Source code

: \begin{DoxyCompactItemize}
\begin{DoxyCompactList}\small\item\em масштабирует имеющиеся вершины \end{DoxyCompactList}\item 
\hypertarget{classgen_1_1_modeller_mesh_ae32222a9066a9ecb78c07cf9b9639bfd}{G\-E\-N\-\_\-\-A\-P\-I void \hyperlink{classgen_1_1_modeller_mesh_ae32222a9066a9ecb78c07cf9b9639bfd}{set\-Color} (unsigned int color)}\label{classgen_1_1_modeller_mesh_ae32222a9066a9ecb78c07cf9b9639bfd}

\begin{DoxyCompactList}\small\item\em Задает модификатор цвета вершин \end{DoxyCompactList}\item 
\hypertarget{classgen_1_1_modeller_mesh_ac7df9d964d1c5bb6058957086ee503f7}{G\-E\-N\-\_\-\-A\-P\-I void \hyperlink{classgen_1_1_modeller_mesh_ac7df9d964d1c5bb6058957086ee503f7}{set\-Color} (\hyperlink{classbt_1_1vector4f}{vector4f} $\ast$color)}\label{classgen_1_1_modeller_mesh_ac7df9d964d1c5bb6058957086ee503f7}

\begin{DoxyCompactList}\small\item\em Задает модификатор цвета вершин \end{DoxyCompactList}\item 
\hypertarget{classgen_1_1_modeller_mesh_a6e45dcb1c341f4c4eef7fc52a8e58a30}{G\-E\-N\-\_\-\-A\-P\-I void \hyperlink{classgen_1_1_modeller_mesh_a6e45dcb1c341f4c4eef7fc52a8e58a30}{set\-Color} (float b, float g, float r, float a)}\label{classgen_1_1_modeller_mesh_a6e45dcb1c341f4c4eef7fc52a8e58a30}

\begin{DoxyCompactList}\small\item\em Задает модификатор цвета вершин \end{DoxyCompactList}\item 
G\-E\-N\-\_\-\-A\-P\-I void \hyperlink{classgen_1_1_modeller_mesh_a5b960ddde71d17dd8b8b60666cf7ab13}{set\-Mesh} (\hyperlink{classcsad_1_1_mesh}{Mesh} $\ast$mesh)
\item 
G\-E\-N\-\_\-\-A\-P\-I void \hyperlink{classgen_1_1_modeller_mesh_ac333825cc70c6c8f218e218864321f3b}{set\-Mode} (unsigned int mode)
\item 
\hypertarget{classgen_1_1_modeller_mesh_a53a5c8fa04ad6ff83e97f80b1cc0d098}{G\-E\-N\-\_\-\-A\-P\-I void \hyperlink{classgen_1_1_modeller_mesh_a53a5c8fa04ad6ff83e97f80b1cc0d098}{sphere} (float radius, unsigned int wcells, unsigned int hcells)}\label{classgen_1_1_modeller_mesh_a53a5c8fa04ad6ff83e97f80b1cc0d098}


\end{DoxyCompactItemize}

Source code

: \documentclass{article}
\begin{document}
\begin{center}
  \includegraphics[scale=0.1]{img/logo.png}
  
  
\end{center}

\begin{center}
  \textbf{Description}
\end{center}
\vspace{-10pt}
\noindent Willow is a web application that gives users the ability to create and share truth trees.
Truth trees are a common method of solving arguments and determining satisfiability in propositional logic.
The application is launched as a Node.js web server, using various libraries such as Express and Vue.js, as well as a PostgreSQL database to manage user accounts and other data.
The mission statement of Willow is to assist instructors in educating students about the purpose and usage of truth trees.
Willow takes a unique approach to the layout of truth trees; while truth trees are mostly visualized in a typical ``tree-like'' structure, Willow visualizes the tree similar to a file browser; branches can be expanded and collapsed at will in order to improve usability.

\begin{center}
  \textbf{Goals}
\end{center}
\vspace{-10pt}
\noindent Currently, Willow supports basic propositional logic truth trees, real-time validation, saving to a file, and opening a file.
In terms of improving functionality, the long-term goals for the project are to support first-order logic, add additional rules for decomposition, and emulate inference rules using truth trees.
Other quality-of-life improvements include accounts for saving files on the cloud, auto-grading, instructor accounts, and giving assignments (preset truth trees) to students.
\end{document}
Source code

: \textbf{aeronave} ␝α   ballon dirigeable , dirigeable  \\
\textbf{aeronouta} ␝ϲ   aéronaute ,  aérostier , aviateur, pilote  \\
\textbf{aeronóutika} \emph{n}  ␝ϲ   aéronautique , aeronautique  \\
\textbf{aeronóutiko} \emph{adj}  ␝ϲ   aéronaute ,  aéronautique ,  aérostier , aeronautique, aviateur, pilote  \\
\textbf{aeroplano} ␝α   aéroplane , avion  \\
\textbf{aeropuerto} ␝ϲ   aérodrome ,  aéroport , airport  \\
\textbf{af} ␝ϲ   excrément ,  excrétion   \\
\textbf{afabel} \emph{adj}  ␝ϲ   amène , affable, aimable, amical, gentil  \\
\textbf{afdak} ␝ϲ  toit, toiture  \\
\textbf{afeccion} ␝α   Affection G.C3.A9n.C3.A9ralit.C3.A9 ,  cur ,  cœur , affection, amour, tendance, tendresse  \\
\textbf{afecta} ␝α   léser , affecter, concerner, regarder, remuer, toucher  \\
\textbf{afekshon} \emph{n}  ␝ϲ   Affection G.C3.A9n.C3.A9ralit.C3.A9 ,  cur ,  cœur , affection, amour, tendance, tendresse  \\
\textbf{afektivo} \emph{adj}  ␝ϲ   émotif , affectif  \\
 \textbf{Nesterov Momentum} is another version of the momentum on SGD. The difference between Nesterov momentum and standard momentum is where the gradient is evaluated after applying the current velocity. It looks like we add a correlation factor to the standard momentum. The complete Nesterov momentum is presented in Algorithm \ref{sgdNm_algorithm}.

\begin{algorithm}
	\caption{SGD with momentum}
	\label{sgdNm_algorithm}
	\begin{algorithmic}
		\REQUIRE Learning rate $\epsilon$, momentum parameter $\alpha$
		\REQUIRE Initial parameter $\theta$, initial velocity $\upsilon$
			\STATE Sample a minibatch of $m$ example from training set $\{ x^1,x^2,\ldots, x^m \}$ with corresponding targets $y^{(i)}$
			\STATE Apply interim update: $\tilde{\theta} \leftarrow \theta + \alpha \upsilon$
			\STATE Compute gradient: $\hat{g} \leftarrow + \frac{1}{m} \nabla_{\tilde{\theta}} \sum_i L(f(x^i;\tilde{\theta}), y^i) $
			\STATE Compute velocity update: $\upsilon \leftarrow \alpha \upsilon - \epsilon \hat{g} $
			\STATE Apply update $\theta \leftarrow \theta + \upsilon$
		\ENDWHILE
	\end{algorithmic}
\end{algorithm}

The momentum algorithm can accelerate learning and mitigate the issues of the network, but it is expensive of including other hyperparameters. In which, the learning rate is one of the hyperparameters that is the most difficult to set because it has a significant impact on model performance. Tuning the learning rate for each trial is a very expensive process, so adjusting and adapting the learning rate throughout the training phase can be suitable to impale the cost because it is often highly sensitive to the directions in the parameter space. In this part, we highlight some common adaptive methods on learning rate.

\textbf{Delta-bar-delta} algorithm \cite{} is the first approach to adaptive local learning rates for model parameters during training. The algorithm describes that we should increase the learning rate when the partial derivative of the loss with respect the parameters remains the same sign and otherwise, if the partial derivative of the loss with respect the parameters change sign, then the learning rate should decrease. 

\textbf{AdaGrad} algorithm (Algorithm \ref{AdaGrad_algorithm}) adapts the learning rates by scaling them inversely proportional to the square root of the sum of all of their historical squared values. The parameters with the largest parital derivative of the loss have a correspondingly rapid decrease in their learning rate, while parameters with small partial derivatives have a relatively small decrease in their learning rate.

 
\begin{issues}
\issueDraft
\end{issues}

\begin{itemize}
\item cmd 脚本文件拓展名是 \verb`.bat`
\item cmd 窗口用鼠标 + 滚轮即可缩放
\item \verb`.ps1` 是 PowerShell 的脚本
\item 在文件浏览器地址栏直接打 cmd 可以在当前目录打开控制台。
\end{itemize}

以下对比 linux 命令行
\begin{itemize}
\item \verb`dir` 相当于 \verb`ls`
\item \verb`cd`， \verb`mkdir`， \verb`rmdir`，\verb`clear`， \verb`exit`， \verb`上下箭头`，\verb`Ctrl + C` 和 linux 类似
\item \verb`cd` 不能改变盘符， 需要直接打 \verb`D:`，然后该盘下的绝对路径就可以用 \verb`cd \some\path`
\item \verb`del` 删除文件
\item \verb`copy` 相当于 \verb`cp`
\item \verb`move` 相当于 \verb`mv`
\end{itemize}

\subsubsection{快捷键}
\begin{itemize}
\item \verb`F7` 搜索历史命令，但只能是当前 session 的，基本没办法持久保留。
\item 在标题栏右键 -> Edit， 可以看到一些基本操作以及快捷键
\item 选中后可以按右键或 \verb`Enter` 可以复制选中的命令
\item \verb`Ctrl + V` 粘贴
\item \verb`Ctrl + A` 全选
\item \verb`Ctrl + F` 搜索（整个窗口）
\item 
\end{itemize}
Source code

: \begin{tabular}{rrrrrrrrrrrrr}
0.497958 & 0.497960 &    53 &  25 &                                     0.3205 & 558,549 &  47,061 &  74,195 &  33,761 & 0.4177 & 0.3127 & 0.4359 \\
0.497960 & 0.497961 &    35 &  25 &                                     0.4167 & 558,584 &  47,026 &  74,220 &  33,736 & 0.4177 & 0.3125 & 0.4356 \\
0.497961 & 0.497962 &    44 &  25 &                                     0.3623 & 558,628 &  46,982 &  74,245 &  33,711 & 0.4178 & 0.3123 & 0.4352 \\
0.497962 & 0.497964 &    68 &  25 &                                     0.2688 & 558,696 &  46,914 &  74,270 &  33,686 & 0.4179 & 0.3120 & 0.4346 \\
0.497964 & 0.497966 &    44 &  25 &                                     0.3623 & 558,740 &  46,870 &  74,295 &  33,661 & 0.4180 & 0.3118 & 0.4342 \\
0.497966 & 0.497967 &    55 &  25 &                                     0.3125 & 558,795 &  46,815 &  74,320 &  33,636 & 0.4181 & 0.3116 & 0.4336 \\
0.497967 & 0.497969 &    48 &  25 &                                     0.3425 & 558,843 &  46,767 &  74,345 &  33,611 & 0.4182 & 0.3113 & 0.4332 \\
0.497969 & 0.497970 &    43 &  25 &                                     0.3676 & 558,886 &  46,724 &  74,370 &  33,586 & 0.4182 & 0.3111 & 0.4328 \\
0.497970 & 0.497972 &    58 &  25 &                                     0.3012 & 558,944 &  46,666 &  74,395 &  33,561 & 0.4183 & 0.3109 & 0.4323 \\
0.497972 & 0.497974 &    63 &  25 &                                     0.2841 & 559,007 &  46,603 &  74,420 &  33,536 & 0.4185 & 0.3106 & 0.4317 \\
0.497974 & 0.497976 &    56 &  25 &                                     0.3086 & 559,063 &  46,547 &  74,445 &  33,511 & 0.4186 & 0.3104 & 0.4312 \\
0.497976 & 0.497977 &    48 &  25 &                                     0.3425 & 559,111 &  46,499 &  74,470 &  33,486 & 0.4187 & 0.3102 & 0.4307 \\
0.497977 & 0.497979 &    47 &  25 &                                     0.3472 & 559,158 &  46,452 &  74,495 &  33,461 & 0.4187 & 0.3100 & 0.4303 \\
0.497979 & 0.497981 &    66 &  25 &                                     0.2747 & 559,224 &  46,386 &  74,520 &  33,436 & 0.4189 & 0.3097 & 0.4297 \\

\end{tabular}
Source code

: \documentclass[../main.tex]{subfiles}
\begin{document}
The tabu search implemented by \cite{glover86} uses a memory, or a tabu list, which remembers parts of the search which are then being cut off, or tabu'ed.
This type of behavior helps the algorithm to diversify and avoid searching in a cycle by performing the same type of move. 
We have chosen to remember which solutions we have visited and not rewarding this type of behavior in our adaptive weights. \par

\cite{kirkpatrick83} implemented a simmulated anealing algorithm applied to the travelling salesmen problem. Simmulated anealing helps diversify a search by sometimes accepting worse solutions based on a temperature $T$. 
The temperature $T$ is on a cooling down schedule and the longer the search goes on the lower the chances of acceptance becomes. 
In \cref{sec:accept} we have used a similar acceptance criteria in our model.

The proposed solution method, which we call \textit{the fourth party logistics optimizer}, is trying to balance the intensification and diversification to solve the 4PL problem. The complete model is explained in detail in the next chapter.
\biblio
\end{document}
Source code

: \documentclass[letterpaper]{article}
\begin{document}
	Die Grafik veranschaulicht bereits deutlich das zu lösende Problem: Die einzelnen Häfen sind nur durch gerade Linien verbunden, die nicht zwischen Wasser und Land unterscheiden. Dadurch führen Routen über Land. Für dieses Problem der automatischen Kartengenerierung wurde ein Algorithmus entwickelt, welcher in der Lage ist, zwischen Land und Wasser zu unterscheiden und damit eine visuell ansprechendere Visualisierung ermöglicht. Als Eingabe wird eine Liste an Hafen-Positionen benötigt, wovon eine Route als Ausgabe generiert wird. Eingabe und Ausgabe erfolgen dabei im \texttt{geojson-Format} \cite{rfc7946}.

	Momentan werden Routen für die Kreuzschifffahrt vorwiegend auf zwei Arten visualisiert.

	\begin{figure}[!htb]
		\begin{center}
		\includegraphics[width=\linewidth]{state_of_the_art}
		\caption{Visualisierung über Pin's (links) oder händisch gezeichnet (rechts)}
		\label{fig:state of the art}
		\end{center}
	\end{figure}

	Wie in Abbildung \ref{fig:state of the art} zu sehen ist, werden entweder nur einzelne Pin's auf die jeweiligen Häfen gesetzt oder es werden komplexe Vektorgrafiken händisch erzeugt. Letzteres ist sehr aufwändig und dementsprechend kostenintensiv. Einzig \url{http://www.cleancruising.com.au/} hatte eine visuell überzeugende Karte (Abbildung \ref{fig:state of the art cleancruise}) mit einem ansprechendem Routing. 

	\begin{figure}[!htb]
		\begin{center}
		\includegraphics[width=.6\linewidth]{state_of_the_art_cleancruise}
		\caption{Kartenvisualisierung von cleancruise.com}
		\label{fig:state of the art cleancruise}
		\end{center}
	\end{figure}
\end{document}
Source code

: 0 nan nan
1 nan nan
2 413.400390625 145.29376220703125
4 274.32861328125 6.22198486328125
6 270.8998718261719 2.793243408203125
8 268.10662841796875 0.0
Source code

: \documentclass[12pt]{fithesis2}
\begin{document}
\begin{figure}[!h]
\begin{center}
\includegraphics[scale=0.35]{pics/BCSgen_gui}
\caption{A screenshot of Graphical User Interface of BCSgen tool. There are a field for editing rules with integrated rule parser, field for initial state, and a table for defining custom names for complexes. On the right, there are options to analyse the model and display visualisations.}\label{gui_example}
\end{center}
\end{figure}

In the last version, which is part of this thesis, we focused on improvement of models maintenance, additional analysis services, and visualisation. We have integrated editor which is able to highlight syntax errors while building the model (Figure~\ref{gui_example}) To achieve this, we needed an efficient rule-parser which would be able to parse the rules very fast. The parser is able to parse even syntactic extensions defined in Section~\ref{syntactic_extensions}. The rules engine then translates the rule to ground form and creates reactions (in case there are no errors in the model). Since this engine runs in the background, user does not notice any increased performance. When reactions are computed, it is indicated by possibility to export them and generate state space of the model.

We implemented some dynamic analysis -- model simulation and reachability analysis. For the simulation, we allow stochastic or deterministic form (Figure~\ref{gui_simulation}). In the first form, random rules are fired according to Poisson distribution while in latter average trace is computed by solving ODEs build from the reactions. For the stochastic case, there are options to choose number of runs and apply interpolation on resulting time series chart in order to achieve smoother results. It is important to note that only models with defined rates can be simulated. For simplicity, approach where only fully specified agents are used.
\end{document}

⁂

Instruction:
When the word "common" shows up in a line of the entries, pull that line out.

Exercise result:
Truth trees are a common method of solving arguments and determining satisfiability in propositional logic.
The momentum algorithm can accelerate learning and mitigate the issues of the network, but it is expensive of including other hyperparameters. In which, the learning rate is one of the hyperparameters that is the most difficult to set because it has a significant impact on model performance. Tuning the learning rate for each trial is a very expensive process, so adjusting and adapting the learning rate throughout the training phase can be suitable to impale the cost because it is often highly sensitive to the directions in the parameter space. In this part, we highlight some common adaptive methods on learning rate.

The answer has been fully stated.